WHAT YOU NEED TO DO:
Give the data again exactly, without its images.

AVAILABLE DATA:
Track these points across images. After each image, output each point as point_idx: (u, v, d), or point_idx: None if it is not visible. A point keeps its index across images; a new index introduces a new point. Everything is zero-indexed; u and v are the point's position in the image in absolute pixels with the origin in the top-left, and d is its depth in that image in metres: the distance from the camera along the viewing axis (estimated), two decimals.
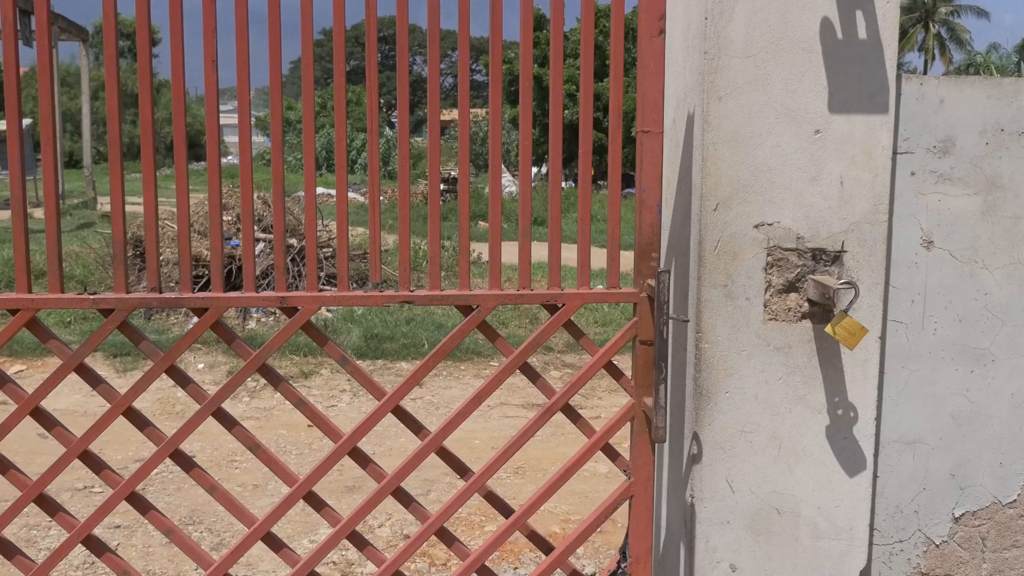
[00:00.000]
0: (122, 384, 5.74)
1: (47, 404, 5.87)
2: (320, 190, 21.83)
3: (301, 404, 2.15)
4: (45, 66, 2.02)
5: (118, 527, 4.21)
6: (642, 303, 2.17)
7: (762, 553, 2.29)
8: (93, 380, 2.11)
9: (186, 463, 2.18)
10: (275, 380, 2.17)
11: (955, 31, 42.34)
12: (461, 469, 2.26)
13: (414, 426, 2.23)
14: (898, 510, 2.40)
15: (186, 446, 5.40)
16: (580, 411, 2.54)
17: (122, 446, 5.08)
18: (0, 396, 2.51)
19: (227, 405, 6.24)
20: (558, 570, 2.29)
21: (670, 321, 2.14)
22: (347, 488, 4.71)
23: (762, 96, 2.15)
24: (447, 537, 2.27)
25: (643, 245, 2.16)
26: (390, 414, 2.19)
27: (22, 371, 7.33)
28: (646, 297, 2.16)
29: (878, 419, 2.32)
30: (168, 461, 2.22)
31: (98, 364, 7.37)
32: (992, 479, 2.42)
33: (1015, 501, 2.45)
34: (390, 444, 5.40)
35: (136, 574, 2.20)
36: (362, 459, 2.21)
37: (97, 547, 2.19)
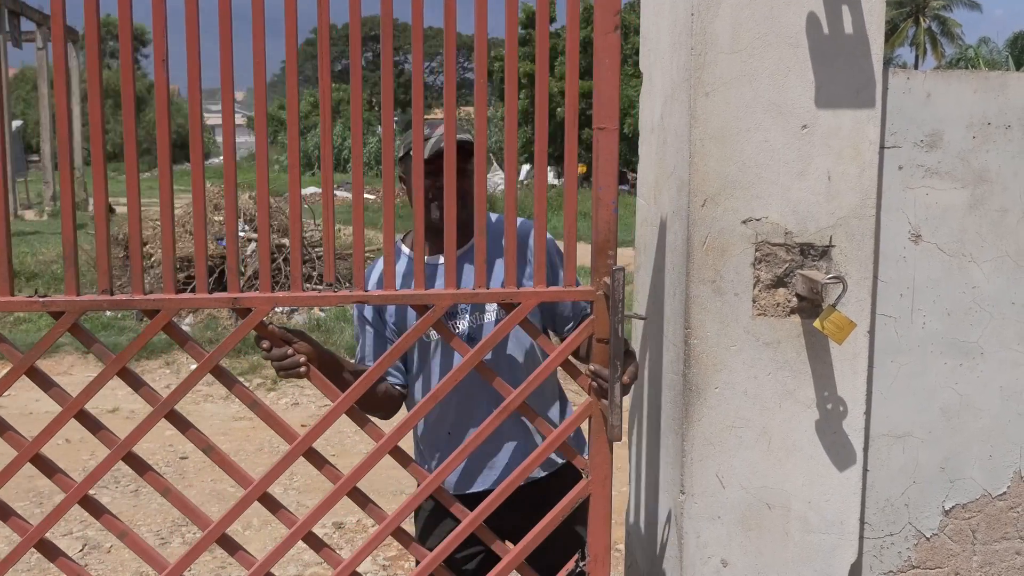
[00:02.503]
0: (115, 385, 5.77)
1: (43, 407, 5.82)
2: (312, 189, 21.80)
3: (255, 406, 2.13)
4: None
5: None
6: (599, 301, 2.15)
7: (753, 548, 2.29)
8: (45, 384, 2.09)
9: (140, 466, 2.15)
10: (229, 382, 2.14)
11: (946, 25, 42.43)
12: (406, 463, 2.24)
13: (370, 428, 2.21)
14: (888, 503, 2.41)
15: (180, 447, 5.39)
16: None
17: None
18: None
19: (222, 405, 6.25)
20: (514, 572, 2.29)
21: (630, 318, 2.14)
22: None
23: (749, 92, 2.15)
24: (404, 537, 2.26)
25: (599, 243, 2.14)
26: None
27: None
28: (603, 295, 2.14)
29: (867, 413, 2.33)
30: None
31: (89, 366, 7.35)
32: (982, 472, 2.43)
33: (1005, 494, 2.45)
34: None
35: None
36: (318, 460, 2.19)
37: (52, 552, 2.18)
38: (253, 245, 10.18)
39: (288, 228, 10.08)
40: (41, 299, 2.03)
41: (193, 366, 7.43)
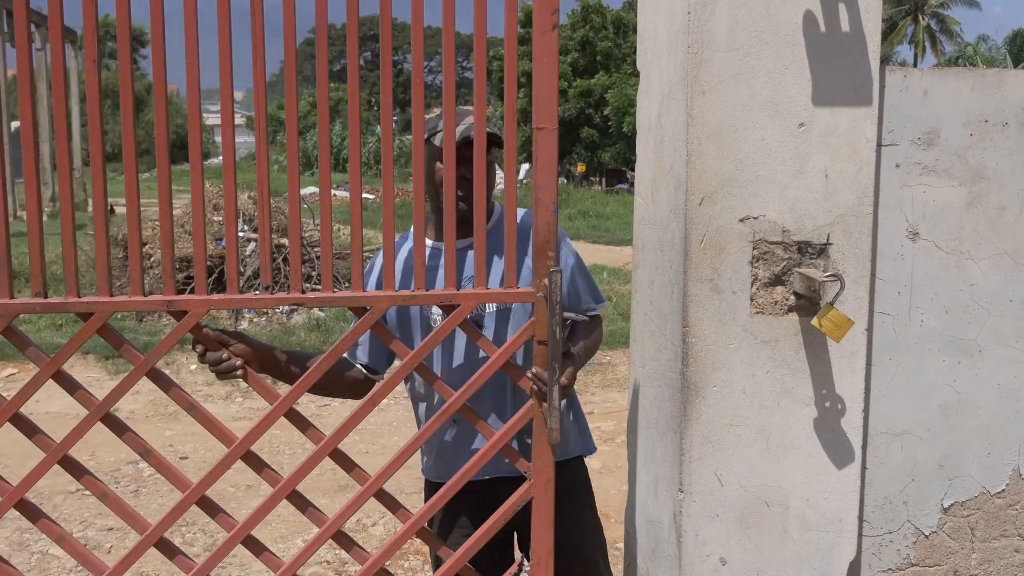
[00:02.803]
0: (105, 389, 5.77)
1: (36, 408, 5.82)
2: (312, 189, 21.80)
3: (192, 408, 2.12)
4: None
5: (111, 529, 4.21)
6: (539, 303, 2.13)
7: (751, 546, 2.29)
8: None
9: (77, 470, 2.14)
10: (165, 385, 2.14)
11: (945, 23, 42.42)
12: (349, 468, 2.24)
13: (305, 429, 2.21)
14: (887, 501, 2.41)
15: (180, 447, 5.40)
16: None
17: (115, 448, 5.07)
18: None
19: (220, 406, 6.25)
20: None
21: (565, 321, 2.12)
22: (340, 487, 4.71)
23: (746, 90, 2.15)
24: (344, 541, 2.25)
25: (539, 244, 2.12)
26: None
27: (14, 374, 7.32)
28: (542, 297, 2.12)
29: (866, 411, 2.33)
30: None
31: (90, 366, 7.36)
32: (980, 469, 2.43)
33: (1004, 491, 2.46)
34: (383, 443, 5.41)
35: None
36: (257, 463, 2.18)
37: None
38: (253, 245, 10.18)
39: (285, 228, 10.08)
40: None
41: (194, 366, 7.42)
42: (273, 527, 4.25)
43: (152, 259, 10.27)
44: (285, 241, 10.33)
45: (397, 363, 2.36)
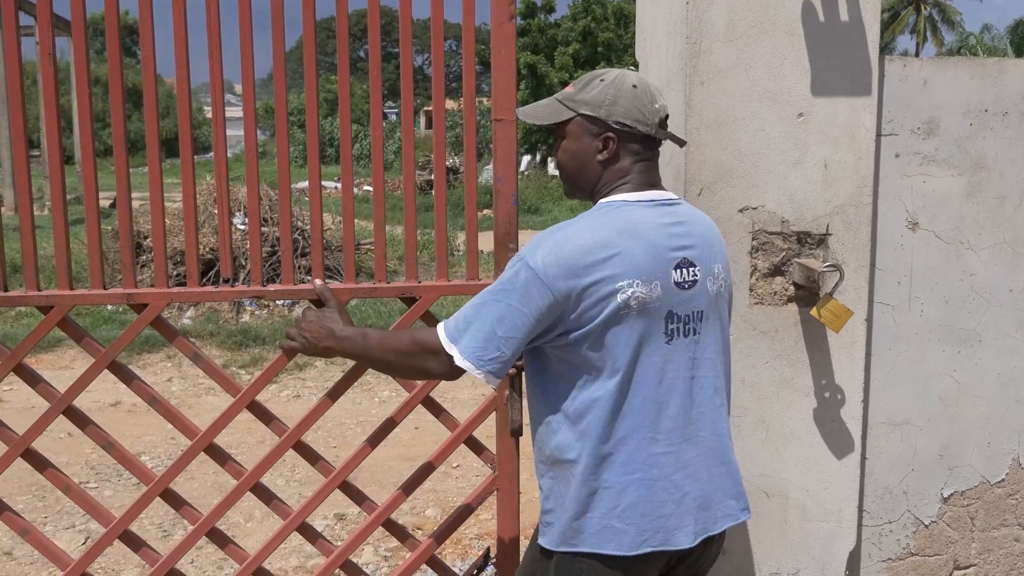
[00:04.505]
0: (109, 380, 5.76)
1: (35, 401, 5.79)
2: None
3: (154, 401, 2.13)
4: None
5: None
6: None
7: (752, 536, 2.29)
8: None
9: (40, 463, 2.14)
10: (127, 378, 2.13)
11: (946, 13, 42.27)
12: (314, 459, 2.26)
13: (269, 422, 2.21)
14: (887, 491, 2.41)
15: (181, 440, 5.39)
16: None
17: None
18: None
19: (224, 399, 6.23)
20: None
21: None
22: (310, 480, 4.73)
23: (745, 80, 2.14)
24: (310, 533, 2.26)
25: (500, 235, 2.13)
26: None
27: None
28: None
29: (865, 401, 2.33)
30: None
31: (86, 360, 7.37)
32: (980, 459, 2.43)
33: (1003, 480, 2.46)
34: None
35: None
36: (220, 456, 2.19)
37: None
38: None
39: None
40: None
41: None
42: (273, 519, 4.26)
43: (150, 253, 10.26)
44: (297, 236, 10.32)
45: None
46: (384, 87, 2.13)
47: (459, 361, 1.62)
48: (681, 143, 1.78)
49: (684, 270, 1.67)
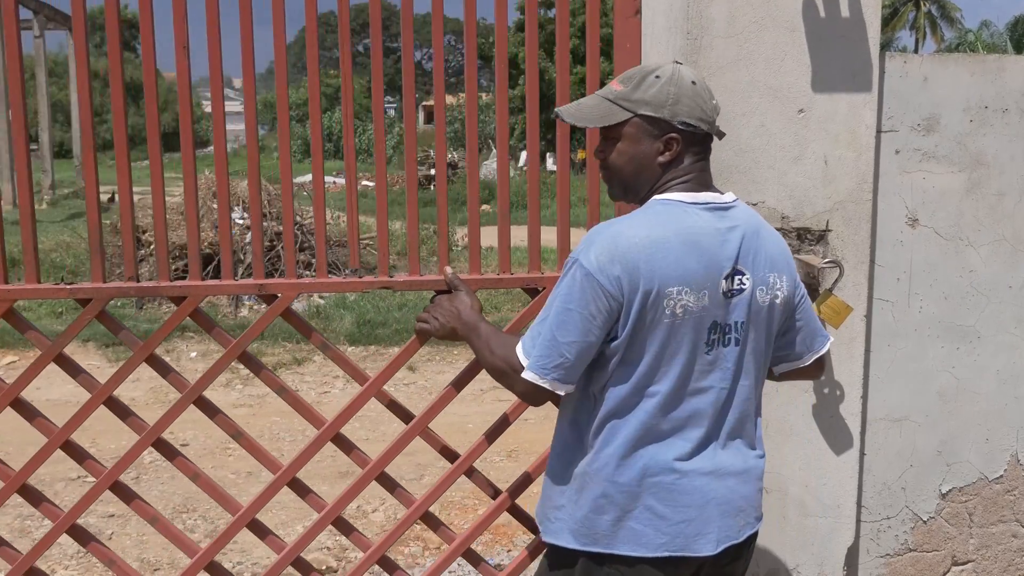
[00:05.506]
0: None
1: (38, 395, 5.82)
2: (306, 177, 21.75)
3: (282, 391, 2.13)
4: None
5: (112, 516, 4.22)
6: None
7: None
8: None
9: (170, 451, 2.17)
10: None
11: (946, 9, 42.29)
12: (448, 453, 2.26)
13: (399, 411, 2.23)
14: (885, 487, 2.41)
15: (179, 434, 5.41)
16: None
17: (115, 435, 5.09)
18: None
19: (220, 393, 6.25)
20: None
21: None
22: (341, 474, 4.73)
23: (745, 76, 2.14)
24: (432, 521, 2.27)
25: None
26: (375, 400, 2.20)
27: (14, 362, 7.33)
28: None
29: (864, 397, 2.33)
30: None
31: (90, 354, 7.37)
32: (978, 455, 2.44)
33: (1001, 477, 2.46)
34: (383, 430, 5.41)
35: (123, 563, 2.19)
36: (346, 446, 2.20)
37: (83, 537, 2.19)
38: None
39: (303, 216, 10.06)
40: None
41: (193, 354, 7.43)
42: (273, 514, 4.26)
43: (151, 247, 10.27)
44: (297, 233, 10.31)
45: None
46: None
47: (525, 374, 1.61)
48: (721, 135, 1.73)
49: (733, 279, 1.63)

SOLUTION:
Track these points across images. After each image, output each point as point_idx: (u, v, d), or point_idx: None if it is not visible. A point keeps its index across images; a new index introduces a new point. Everything is zero-indexed; u and v are the point's position in the image in absolute pixels with the origin in the top-left, and d is its depth in that image in metres: the distance from the camera along the viewing axis (estimated), two decimals.
[00:00.000]
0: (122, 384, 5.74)
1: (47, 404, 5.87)
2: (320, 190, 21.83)
3: (301, 404, 2.15)
4: (45, 66, 2.02)
5: (118, 527, 4.21)
6: (642, 303, 2.17)
7: (762, 553, 2.29)
8: (93, 380, 2.11)
9: (186, 463, 2.18)
10: (275, 380, 2.17)
11: (955, 31, 42.34)
12: (461, 469, 2.26)
13: (414, 426, 2.23)
14: (898, 510, 2.40)
15: (186, 446, 5.40)
16: (580, 411, 2.54)
17: (122, 446, 5.08)
18: (0, 396, 2.51)
19: (227, 405, 6.24)
20: (558, 570, 2.29)
21: (670, 321, 2.14)
22: (347, 488, 4.71)
23: (762, 96, 2.15)
24: (447, 537, 2.27)
25: (643, 245, 2.16)
26: (390, 414, 2.19)
27: (22, 371, 7.33)
28: (646, 297, 2.16)
29: (878, 419, 2.32)
30: (168, 461, 2.22)
31: (98, 364, 7.37)
32: (992, 479, 2.42)
33: (1015, 501, 2.45)
34: (390, 444, 5.40)
35: (136, 574, 2.20)
36: (362, 459, 2.21)
37: (97, 547, 2.19)
[00:02.503]
0: (115, 385, 5.77)
1: (43, 407, 5.82)
2: (312, 189, 21.80)
3: (255, 406, 2.13)
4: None
5: None
6: (599, 301, 2.15)
7: (753, 548, 2.29)
8: (45, 384, 2.09)
9: (140, 466, 2.15)
10: (229, 382, 2.14)
11: (946, 25, 42.43)
12: (406, 463, 2.24)
13: (370, 428, 2.21)
14: (888, 503, 2.41)
15: (180, 447, 5.39)
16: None
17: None
18: None
19: (222, 405, 6.25)
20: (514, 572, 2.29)
21: (630, 318, 2.14)
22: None
23: (749, 92, 2.15)
24: (404, 537, 2.26)
25: (599, 243, 2.14)
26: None
27: None
28: (603, 295, 2.14)
29: (867, 413, 2.33)
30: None
31: (89, 366, 7.35)
32: (982, 472, 2.43)
33: (1005, 494, 2.45)
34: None
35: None
36: (318, 460, 2.19)
37: (52, 552, 2.18)
38: (253, 245, 10.18)
39: (288, 228, 10.08)
40: (41, 299, 2.03)
41: (193, 366, 7.43)
[00:02.803]
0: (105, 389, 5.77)
1: (36, 408, 5.82)
2: (312, 189, 21.80)
3: (192, 408, 2.12)
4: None
5: (111, 529, 4.21)
6: (539, 303, 2.13)
7: (751, 546, 2.29)
8: None
9: (77, 470, 2.14)
10: (165, 385, 2.14)
11: (945, 23, 42.42)
12: (349, 468, 2.24)
13: (305, 429, 2.21)
14: (887, 501, 2.41)
15: (180, 447, 5.40)
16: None
17: (115, 448, 5.07)
18: None
19: (220, 406, 6.25)
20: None
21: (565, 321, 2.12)
22: (340, 487, 4.71)
23: (746, 90, 2.15)
24: (344, 541, 2.25)
25: (539, 244, 2.12)
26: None
27: (14, 374, 7.32)
28: (542, 297, 2.12)
29: (866, 411, 2.33)
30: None
31: (90, 366, 7.36)
32: (980, 469, 2.43)
33: (1004, 491, 2.46)
34: (383, 443, 5.41)
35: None
36: (257, 463, 2.18)
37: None
38: (253, 245, 10.18)
39: (285, 228, 10.08)
40: None
41: (194, 366, 7.42)
42: (273, 527, 4.25)
43: (152, 259, 10.27)
44: (285, 241, 10.33)
45: (397, 363, 2.36)
[00:04.505]
0: (109, 380, 5.76)
1: (35, 401, 5.79)
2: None
3: (154, 401, 2.13)
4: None
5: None
6: None
7: (752, 536, 2.29)
8: None
9: (40, 463, 2.14)
10: (127, 378, 2.13)
11: (946, 13, 42.27)
12: (314, 459, 2.26)
13: (269, 422, 2.21)
14: (887, 491, 2.41)
15: (181, 440, 5.39)
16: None
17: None
18: None
19: (224, 399, 6.23)
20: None
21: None
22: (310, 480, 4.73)
23: (745, 80, 2.14)
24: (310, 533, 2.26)
25: (500, 235, 2.13)
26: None
27: None
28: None
29: (865, 401, 2.33)
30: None
31: (86, 360, 7.37)
32: (980, 459, 2.43)
33: (1003, 480, 2.46)
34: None
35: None
36: (220, 456, 2.19)
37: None
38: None
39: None
40: None
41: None
42: (273, 519, 4.26)
43: (150, 253, 10.26)
44: (297, 236, 10.32)
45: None
46: (384, 87, 2.13)
47: (459, 361, 1.62)
48: (681, 143, 1.78)
49: (684, 270, 1.67)
[00:05.506]
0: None
1: (38, 395, 5.82)
2: (306, 177, 21.75)
3: (282, 391, 2.13)
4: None
5: (112, 516, 4.22)
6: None
7: None
8: None
9: (170, 451, 2.17)
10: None
11: (946, 9, 42.29)
12: (448, 453, 2.26)
13: (399, 411, 2.23)
14: (885, 487, 2.41)
15: (179, 434, 5.41)
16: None
17: (115, 435, 5.09)
18: None
19: (220, 393, 6.25)
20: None
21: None
22: (341, 474, 4.73)
23: (745, 76, 2.14)
24: (432, 521, 2.27)
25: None
26: (375, 400, 2.20)
27: (14, 362, 7.33)
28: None
29: (864, 397, 2.33)
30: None
31: (90, 354, 7.37)
32: (978, 455, 2.44)
33: (1001, 477, 2.46)
34: (383, 430, 5.41)
35: (123, 563, 2.19)
36: (346, 446, 2.20)
37: (83, 537, 2.19)
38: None
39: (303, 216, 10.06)
40: None
41: (193, 354, 7.43)
42: (273, 514, 4.26)
43: (151, 247, 10.27)
44: (297, 233, 10.31)
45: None
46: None
47: (525, 374, 1.61)
48: (721, 135, 1.73)
49: (733, 279, 1.63)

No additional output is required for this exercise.